Zero dark thirty (recensione)

Zero dark therty

GENERE: Drammatico REGIA: Kathryn Bigelow SCENEGGIATURA: Mark Boal ATTORI: Joel Edgerton, Jessica Chastain, Edgar Ramirez, Kyle Chandler, Mark Strong, Jennifer Ehle, Chris Pratt,Jason Clarke, Fares Fares, Harold Perrineau, Nina Arianda, Nash Edgerton PRODUZIONE: Annapurna Pictures DISTRIBUZIONE: Universal Pictures  PAESE: USA 2012 DURATA: 139 Min.

Il film  narra la storia dei dieci anni seguiti all’attacco alle torri gemelle durante i quali le forze della CIA statunitense sono state concentrate nella più importante caccia all’uomo di tutti i tempi: quella volta alla cattura del terrorista Osama Bin Laden. La protagonista Maya , appena terminati gli studi, viene scelta per seguire questa campagna di ricerca e messa subito di fronte a metodi di tortura (per la verità non estremi) con cui vengono trattati i prigionieri al fine di estorcer loro i nomi dei complici e le date dei prossimi attentati.
Dopo aver visto morire alcuni fra i suoi migliori amici in attentati terroristici, Maya è sempre più convinta che deve riuscire a catturare il colpevole di queste stragi.  Lo studio di particolari e l’intuizione dell’investigatrice portano alla scoperta del nascondiglio a cui seguirà l’inevitabile conclusione.

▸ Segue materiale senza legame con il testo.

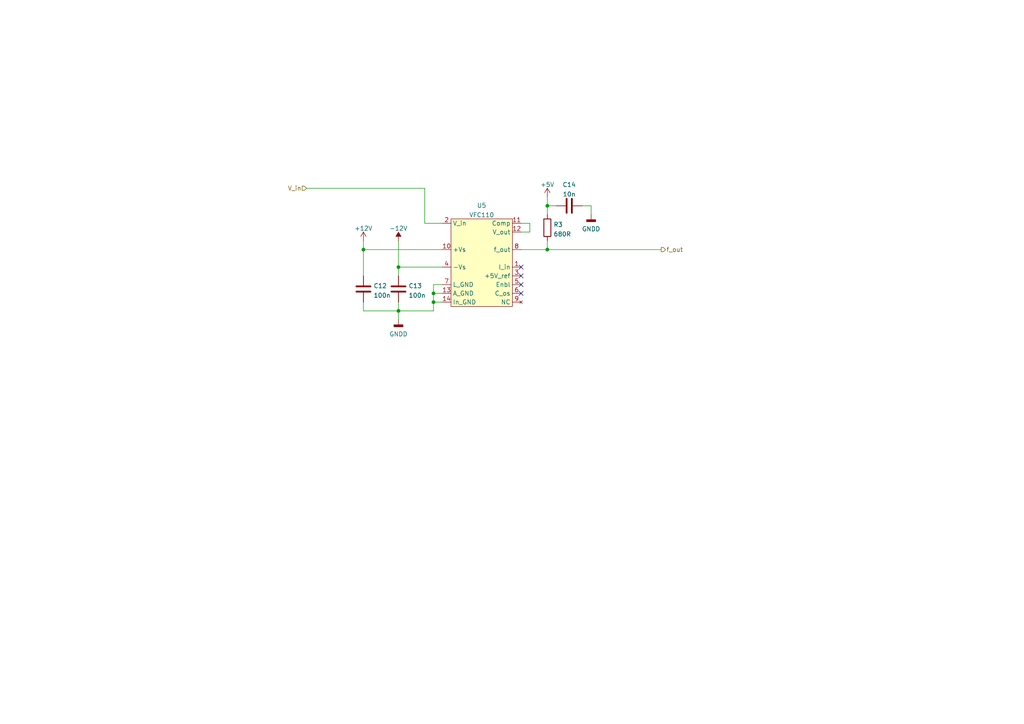
<source format=kicad_sch>
(kicad_sch (version 20211123) (generator eeschema)

  (uuid aacc975d-1a92-43d7-8d46-3b3168e827c0)

  (paper "A4")

  

  (junction (at 115.57 90.17) (diameter 0) (color 0 0 0 0)
    (uuid 07d97fad-f50d-4f2e-b0b7-a853d7fb59eb)
  )
  (junction (at 125.73 87.63) (diameter 0) (color 0 0 0 0)
    (uuid 210a0523-a550-437a-8a40-68e2b38abc91)
  )
  (junction (at 158.75 72.39) (diameter 0) (color 0 0 0 0)
    (uuid 80f730be-0495-4604-ab1d-bb45c1e04b02)
  )
  (junction (at 158.75 59.69) (diameter 0) (color 0 0 0 0)
    (uuid 8232f31f-22dc-4188-8384-948cc5999a17)
  )
  (junction (at 105.41 72.39) (diameter 0) (color 0 0 0 0)
    (uuid 83e16839-a6de-4d90-8850-ebf3b75a9a49)
  )
  (junction (at 115.57 77.47) (diameter 0) (color 0 0 0 0)
    (uuid 896d98e1-a612-4212-a2e2-43069c049f25)
  )
  (junction (at 125.73 85.09) (diameter 0) (color 0 0 0 0)
    (uuid a52c948c-4b10-45f5-a040-1de6471a26be)
  )

  (no_connect (at 151.13 77.47) (uuid 510c68c2-769e-4129-9dd1-a34c57c3c7d4))
  (no_connect (at 151.13 80.01) (uuid 510c68c2-769e-4129-9dd1-a34c57c3c7d5))
  (no_connect (at 151.13 82.55) (uuid 510c68c2-769e-4129-9dd1-a34c57c3c7d6))
  (no_connect (at 151.13 85.09) (uuid 510c68c2-769e-4129-9dd1-a34c57c3c7d7))

  (wire (pts (xy 153.67 67.31) (xy 151.13 67.31))
    (stroke (width 0) (type default) (color 0 0 0 0))
    (uuid 01f05b0b-fb9c-406e-8013-fd0a90aa064d)
  )
  (wire (pts (xy 158.75 59.69) (xy 161.29 59.69))
    (stroke (width 0) (type default) (color 0 0 0 0))
    (uuid 053930ee-7eb8-4bbd-8e62-f70889a46f66)
  )
  (wire (pts (xy 105.41 72.39) (xy 105.41 80.01))
    (stroke (width 0) (type default) (color 0 0 0 0))
    (uuid 071ed9bb-c85f-4747-92ab-1c55d1d4e653)
  )
  (wire (pts (xy 115.57 90.17) (xy 115.57 92.71))
    (stroke (width 0) (type default) (color 0 0 0 0))
    (uuid 0a98ee69-d833-4553-901d-c1475f33dce9)
  )
  (wire (pts (xy 125.73 85.09) (xy 125.73 87.63))
    (stroke (width 0) (type default) (color 0 0 0 0))
    (uuid 0bcbc2fd-44df-499c-859e-0a0a8daa565f)
  )
  (wire (pts (xy 115.57 69.85) (xy 115.57 77.47))
    (stroke (width 0) (type default) (color 0 0 0 0))
    (uuid 0f6f1600-0c98-4cf6-a3ed-dc6b83e23c86)
  )
  (wire (pts (xy 125.73 82.55) (xy 125.73 85.09))
    (stroke (width 0) (type default) (color 0 0 0 0))
    (uuid 1010bf59-cb5f-4594-bccd-87fff1836ea8)
  )
  (wire (pts (xy 171.45 59.69) (xy 171.45 62.23))
    (stroke (width 0) (type default) (color 0 0 0 0))
    (uuid 173e3356-73d0-4fde-ae3a-ed7665bd3f3b)
  )
  (wire (pts (xy 168.91 59.69) (xy 171.45 59.69))
    (stroke (width 0) (type default) (color 0 0 0 0))
    (uuid 232675eb-c22e-4692-99eb-97ddf2ae7303)
  )
  (wire (pts (xy 105.41 69.85) (xy 105.41 72.39))
    (stroke (width 0) (type default) (color 0 0 0 0))
    (uuid 28a4fda5-8ce1-452d-82e8-cbe4d3e85e8e)
  )
  (wire (pts (xy 105.41 90.17) (xy 115.57 90.17))
    (stroke (width 0) (type default) (color 0 0 0 0))
    (uuid 2e2b4806-428b-49f8-ab2a-2c6a4ee313ca)
  )
  (wire (pts (xy 158.75 59.69) (xy 158.75 62.23))
    (stroke (width 0) (type default) (color 0 0 0 0))
    (uuid 3ecacce1-5803-456c-8a77-ba7b1d5d1a7c)
  )
  (wire (pts (xy 123.19 54.61) (xy 123.19 64.77))
    (stroke (width 0) (type default) (color 0 0 0 0))
    (uuid 4f476ec9-9843-4521-b989-bd1b668db7c0)
  )
  (wire (pts (xy 125.73 87.63) (xy 125.73 90.17))
    (stroke (width 0) (type default) (color 0 0 0 0))
    (uuid 54b09cf5-6003-4910-93dc-094e6cf6faa5)
  )
  (wire (pts (xy 115.57 90.17) (xy 125.73 90.17))
    (stroke (width 0) (type default) (color 0 0 0 0))
    (uuid 592532f5-b165-46b7-ab91-8f053955e9c1)
  )
  (wire (pts (xy 115.57 77.47) (xy 128.27 77.47))
    (stroke (width 0) (type default) (color 0 0 0 0))
    (uuid 6032eab1-cc5a-483f-9465-e9dead72e409)
  )
  (wire (pts (xy 105.41 87.63) (xy 105.41 90.17))
    (stroke (width 0) (type default) (color 0 0 0 0))
    (uuid 65c88656-3e16-4a7d-b352-e54ced02e068)
  )
  (wire (pts (xy 151.13 72.39) (xy 158.75 72.39))
    (stroke (width 0) (type default) (color 0 0 0 0))
    (uuid 86208eda-e996-4769-8bf2-c86b962b5b3c)
  )
  (wire (pts (xy 123.19 64.77) (xy 128.27 64.77))
    (stroke (width 0) (type default) (color 0 0 0 0))
    (uuid 875220f7-451c-417c-9aa0-0488d51b4ef1)
  )
  (wire (pts (xy 158.75 72.39) (xy 191.77 72.39))
    (stroke (width 0) (type default) (color 0 0 0 0))
    (uuid 8bcf3495-8bca-4240-81d2-6c47d25a0fc0)
  )
  (wire (pts (xy 115.57 87.63) (xy 115.57 90.17))
    (stroke (width 0) (type default) (color 0 0 0 0))
    (uuid 98c32296-f362-4ab2-88af-bb2bd976c4eb)
  )
  (wire (pts (xy 151.13 64.77) (xy 153.67 64.77))
    (stroke (width 0) (type default) (color 0 0 0 0))
    (uuid 9b6daa98-def4-466f-97b1-00ad5cbc7f3d)
  )
  (wire (pts (xy 115.57 77.47) (xy 115.57 80.01))
    (stroke (width 0) (type default) (color 0 0 0 0))
    (uuid a28bd8ba-62bc-407b-bb59-cc58ff175586)
  )
  (wire (pts (xy 128.27 82.55) (xy 125.73 82.55))
    (stroke (width 0) (type default) (color 0 0 0 0))
    (uuid ad2a8be0-2acd-407c-95d1-a7b97cdc9140)
  )
  (wire (pts (xy 158.75 69.85) (xy 158.75 72.39))
    (stroke (width 0) (type default) (color 0 0 0 0))
    (uuid b1211672-7e1c-4b68-98a5-b2ebb8727cf4)
  )
  (wire (pts (xy 158.75 57.15) (xy 158.75 59.69))
    (stroke (width 0) (type default) (color 0 0 0 0))
    (uuid b7439f28-621b-48bc-b184-849001429e1d)
  )
  (wire (pts (xy 88.9 54.61) (xy 123.19 54.61))
    (stroke (width 0) (type default) (color 0 0 0 0))
    (uuid ba29ac76-be07-4900-98d6-a73da451e228)
  )
  (wire (pts (xy 105.41 72.39) (xy 128.27 72.39))
    (stroke (width 0) (type default) (color 0 0 0 0))
    (uuid ee2865d5-8455-4a6a-bbe3-ac0dbf6c0a5c)
  )
  (wire (pts (xy 125.73 87.63) (xy 128.27 87.63))
    (stroke (width 0) (type default) (color 0 0 0 0))
    (uuid f3f81d0e-62d4-4d07-87e9-55547a122a83)
  )
  (wire (pts (xy 153.67 64.77) (xy 153.67 67.31))
    (stroke (width 0) (type default) (color 0 0 0 0))
    (uuid f628ad26-9856-41f1-a2ad-2aa325babdc8)
  )
  (wire (pts (xy 125.73 85.09) (xy 128.27 85.09))
    (stroke (width 0) (type default) (color 0 0 0 0))
    (uuid fbf7eeaa-d7e0-40fc-8f74-d6653c457ee9)
  )

  (hierarchical_label "f_out" (shape output) (at 191.77 72.39 0)
    (effects (font (size 1.27 1.27)) (justify left))
    (uuid 3b1e4c18-0735-4493-a418-8f782909a6c1)
  )
  (hierarchical_label "V_in" (shape input) (at 88.9 54.61 180)
    (effects (font (size 1.27 1.27)) (justify right))
    (uuid d870c887-bd8f-4abb-8d7e-0e4b08de2ef7)
  )

  (symbol (lib_id "Device:C") (at 165.1 59.69 90) (unit 1)
    (in_bom yes) (on_board yes) (fields_autoplaced)
    (uuid 44c690ea-1aab-48cc-a0bc-397b7448c213)
    (property "Reference" "C14" (id 0) (at 165.1 53.5645 90))
    (property "Value" "10n" (id 1) (at 165.1 56.3396 90))
    (property "Footprint" "Custom Footprints:C_Disc_P2.54mm" (id 2) (at 168.91 58.7248 0)
      (effects (font (size 1.27 1.27)) hide)
    )
    (property "Datasheet" "~" (id 3) (at 165.1 59.69 0)
      (effects (font (size 1.27 1.27)) hide)
    )
    (pin "1" (uuid c560703c-6314-46f7-b8ff-8a9be47adc25))
    (pin "2" (uuid d0f52448-a3be-47ea-8447-9f7180bd616d))
  )

  (symbol (lib_id "power:GNDD") (at 171.45 62.23 0) (unit 1)
    (in_bom yes) (on_board yes) (fields_autoplaced)
    (uuid 48a9da20-5753-47fa-b696-d46d06759a37)
    (property "Reference" "#PWR035" (id 0) (at 171.45 68.58 0)
      (effects (font (size 1.27 1.27)) hide)
    )
    (property "Value" "GNDD" (id 1) (at 171.45 66.4115 0))
    (property "Footprint" "" (id 2) (at 171.45 62.23 0)
      (effects (font (size 1.27 1.27)) hide)
    )
    (property "Datasheet" "" (id 3) (at 171.45 62.23 0)
      (effects (font (size 1.27 1.27)) hide)
    )
    (pin "1" (uuid bc6f71ec-adc9-416c-906f-bc276bce9491))
  )

  (symbol (lib_id "power:-12V") (at 115.57 69.85 0) (unit 1)
    (in_bom yes) (on_board yes) (fields_autoplaced)
    (uuid 718c05b0-7226-4d0a-bd27-847e66507239)
    (property "Reference" "#PWR032" (id 0) (at 115.57 67.31 0)
      (effects (font (size 1.27 1.27)) hide)
    )
    (property "Value" "-12V" (id 1) (at 115.57 66.2455 0))
    (property "Footprint" "" (id 2) (at 115.57 69.85 0)
      (effects (font (size 1.27 1.27)) hide)
    )
    (property "Datasheet" "" (id 3) (at 115.57 69.85 0)
      (effects (font (size 1.27 1.27)) hide)
    )
    (pin "1" (uuid 13c71657-aed8-4170-9c56-bb70872c3a6d))
  )

  (symbol (lib_id "power:GNDD") (at 115.57 92.71 0) (unit 1)
    (in_bom yes) (on_board yes) (fields_autoplaced)
    (uuid 7f77aaf8-57db-4522-800e-3178d738d4d1)
    (property "Reference" "#PWR033" (id 0) (at 115.57 99.06 0)
      (effects (font (size 1.27 1.27)) hide)
    )
    (property "Value" "GNDD" (id 1) (at 115.57 96.8915 0))
    (property "Footprint" "" (id 2) (at 115.57 92.71 0)
      (effects (font (size 1.27 1.27)) hide)
    )
    (property "Datasheet" "" (id 3) (at 115.57 92.71 0)
      (effects (font (size 1.27 1.27)) hide)
    )
    (pin "1" (uuid aee46ca1-1769-43a3-8836-b638c8344083))
  )

  (symbol (lib_id "power:+5V") (at 158.75 57.15 0) (unit 1)
    (in_bom yes) (on_board yes) (fields_autoplaced)
    (uuid 80040513-197b-476e-b431-8da0d5e115d5)
    (property "Reference" "#PWR034" (id 0) (at 158.75 60.96 0)
      (effects (font (size 1.27 1.27)) hide)
    )
    (property "Value" "+5V" (id 1) (at 158.75 53.5455 0))
    (property "Footprint" "" (id 2) (at 158.75 57.15 0)
      (effects (font (size 1.27 1.27)) hide)
    )
    (property "Datasheet" "" (id 3) (at 158.75 57.15 0)
      (effects (font (size 1.27 1.27)) hide)
    )
    (pin "1" (uuid 0476e307-7976-438e-87f4-baf5a21a24b1))
  )

  (symbol (lib_id "Device:C") (at 115.57 83.82 180) (unit 1)
    (in_bom yes) (on_board yes) (fields_autoplaced)
    (uuid b03f6703-6042-4d1b-aaba-48445585f479)
    (property "Reference" "C13" (id 0) (at 118.491 82.9115 0)
      (effects (font (size 1.27 1.27)) (justify right))
    )
    (property "Value" "100n" (id 1) (at 118.491 85.6866 0)
      (effects (font (size 1.27 1.27)) (justify right))
    )
    (property "Footprint" "Custom Footprints:C_Disc_P2.54mm" (id 2) (at 114.6048 80.01 0)
      (effects (font (size 1.27 1.27)) hide)
    )
    (property "Datasheet" "~" (id 3) (at 115.57 83.82 0)
      (effects (font (size 1.27 1.27)) hide)
    )
    (pin "1" (uuid f6fd5bb8-2078-463d-abc9-47418e2bb648))
    (pin "2" (uuid fad5988a-e09c-4bb3-acda-9f9826e53c92))
  )

  (symbol (lib_id "power:+12V") (at 105.41 69.85 0) (unit 1)
    (in_bom yes) (on_board yes) (fields_autoplaced)
    (uuid b550dfa5-27f0-4b0a-8956-8296d21ada59)
    (property "Reference" "#PWR031" (id 0) (at 105.41 73.66 0)
      (effects (font (size 1.27 1.27)) hide)
    )
    (property "Value" "+12V" (id 1) (at 105.41 66.2455 0))
    (property "Footprint" "" (id 2) (at 105.41 69.85 0)
      (effects (font (size 1.27 1.27)) hide)
    )
    (property "Datasheet" "" (id 3) (at 105.41 69.85 0)
      (effects (font (size 1.27 1.27)) hide)
    )
    (pin "1" (uuid 2926c740-eb81-44a6-b6d3-049d70376829))
  )

  (symbol (lib_id "Custom:VFC110") (at 139.7 76.2 0) (unit 1)
    (in_bom yes) (on_board yes) (fields_autoplaced)
    (uuid d47deb69-e818-4407-a4e1-a1d42b3ded3e)
    (property "Reference" "U5" (id 0) (at 139.7 59.5843 0))
    (property "Value" "VFC110" (id 1) (at 139.7 62.3594 0))
    (property "Footprint" "Custom Footprints:DIP-14_central_caps" (id 2) (at 137.16 62.23 0)
      (effects (font (size 1.27 1.27)) hide)
    )
    (property "Datasheet" "" (id 3) (at 137.16 62.23 0)
      (effects (font (size 1.27 1.27)) hide)
    )
    (pin "1" (uuid 73de8b5d-12e9-44f4-a0b6-0593abe63cce))
    (pin "10" (uuid 4113511d-885e-4f2d-8538-3a09be291c80))
    (pin "11" (uuid 84a97fd6-088f-4d0d-ac52-47c082ac9748))
    (pin "12" (uuid 705412e1-20ec-4c3d-abdf-efd2f7b0610c))
    (pin "13" (uuid b748d253-9643-4703-b44e-58faba6a78de))
    (pin "14" (uuid 6d325969-2831-451b-a3ea-7b1ba5962b92))
    (pin "2" (uuid 14e8390b-b993-4011-b6c8-47ab1c83ef58))
    (pin "3" (uuid 9f9822b8-ebe8-4aba-bd27-d36f3c18d8d3))
    (pin "4" (uuid b80bad4e-d15d-4db4-a685-ffc309e5c512))
    (pin "5" (uuid 3d732405-25bd-4f72-9b51-27f315a60655))
    (pin "6" (uuid deb02c4f-74b7-4c35-a3df-725c1c5d478d))
    (pin "7" (uuid 1ce69142-0ff4-430c-85fd-6f47c2773360))
    (pin "8" (uuid 57d2c76a-7d98-4ebc-94c4-ea28e44526e5))
    (pin "9" (uuid 1947a06b-0ece-4ccb-8346-071c35e192c6))
  )

  (symbol (lib_id "Device:C") (at 105.41 83.82 180) (unit 1)
    (in_bom yes) (on_board yes) (fields_autoplaced)
    (uuid e1c853d6-d136-4e0c-8c5b-d08547c23911)
    (property "Reference" "C12" (id 0) (at 108.331 82.9115 0)
      (effects (font (size 1.27 1.27)) (justify right))
    )
    (property "Value" "100n" (id 1) (at 108.331 85.6866 0)
      (effects (font (size 1.27 1.27)) (justify right))
    )
    (property "Footprint" "Custom Footprints:C_Disc_P2.54mm" (id 2) (at 104.4448 80.01 0)
      (effects (font (size 1.27 1.27)) hide)
    )
    (property "Datasheet" "~" (id 3) (at 105.41 83.82 0)
      (effects (font (size 1.27 1.27)) hide)
    )
    (pin "1" (uuid dfb99db0-94b9-4e0e-852e-4cab1e26edd9))
    (pin "2" (uuid 7aed86f1-1187-441f-9767-a47feecf6849))
  )

  (symbol (lib_id "Device:R") (at 158.75 66.04 0) (unit 1)
    (in_bom yes) (on_board yes) (fields_autoplaced)
    (uuid f3faf38f-8773-433f-9a00-ec371b5b9a29)
    (property "Reference" "R3" (id 0) (at 160.528 65.1315 0)
      (effects (font (size 1.27 1.27)) (justify left))
    )
    (property "Value" "680R" (id 1) (at 160.528 67.9066 0)
      (effects (font (size 1.27 1.27)) (justify left))
    )
    (property "Footprint" "Resistor_THT:R_Axial_DIN0207_L6.3mm_D2.5mm_P2.54mm_Vertical" (id 2) (at 156.972 66.04 90)
      (effects (font (size 1.27 1.27)) hide)
    )
    (property "Datasheet" "~" (id 3) (at 158.75 66.04 0)
      (effects (font (size 1.27 1.27)) hide)
    )
    (pin "1" (uuid 1ac8da14-2a49-40ff-9e44-517af5585831))
    (pin "2" (uuid 0e196b3d-66c9-438c-ab7c-aafc94031a8b))
  )
)

</source>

Il film, dal punto di vista scenografico, è degno della migliore scuola americana con sfoggio di ambienti e mezzi propri di un cinema che può permetterselo e se da un lato questo riesce a mantenere abbastanza vigile la nostra attenzione, non lo si può dire per un insieme di altri elementi.

Il film , in pratica, è un documentario liberamente tratto dai fatti reali (‘liberamente’ perché nessuno ci dirà mai cosa è successo realmente nelle stanze del Pentagono o nelle prigioni americane dell’Afganistan o del Pakistan), ma questo poco importa; fatto sta che il film si inserisce più in quel filone storico già calcato quest’anno dalla cinematografia americana con LINCOLN  ed ARGO in cui è maggiore l’interesse al raccontare gli eventi più che al costruire un racconto cinematografico.  Tutto questo è evidenziato dal fatto che al protagonista (la CIA con i suoi uomini – Maya in primo luogo – ) non è contrapposto un vero antagonista (cosa fanno quelli di Al Quaeda per contrastare e proteggere il loro capo?)  per cui  la vicenda scorre tranquilla . La stessa CIA spesso citata come groguolo di lotte di potere intestine ne esce con un’immagine rasserenante di efficienza. Sorge il dubbio che il film sia più auto celebrativo che frutto di reale desiderio di documentazione come avverte la frase scritta prima che il film inizi.
Se a tutto ciò aggiungiamo che noi sappiamo esattamente la data ed il come termina la storia , possiamo capire che il coinvolgimento emotivo non può che essere parziale.  Detto ciò non si ritenga che il film non sia interessante e visibile anche se le sue due ore e mezza forse sono eccessive. Sembra ,però,che ultimamente, questi tempi stiano divenendo standard nel cinema a fronte dei classici 100 minuti di 10 anni fa.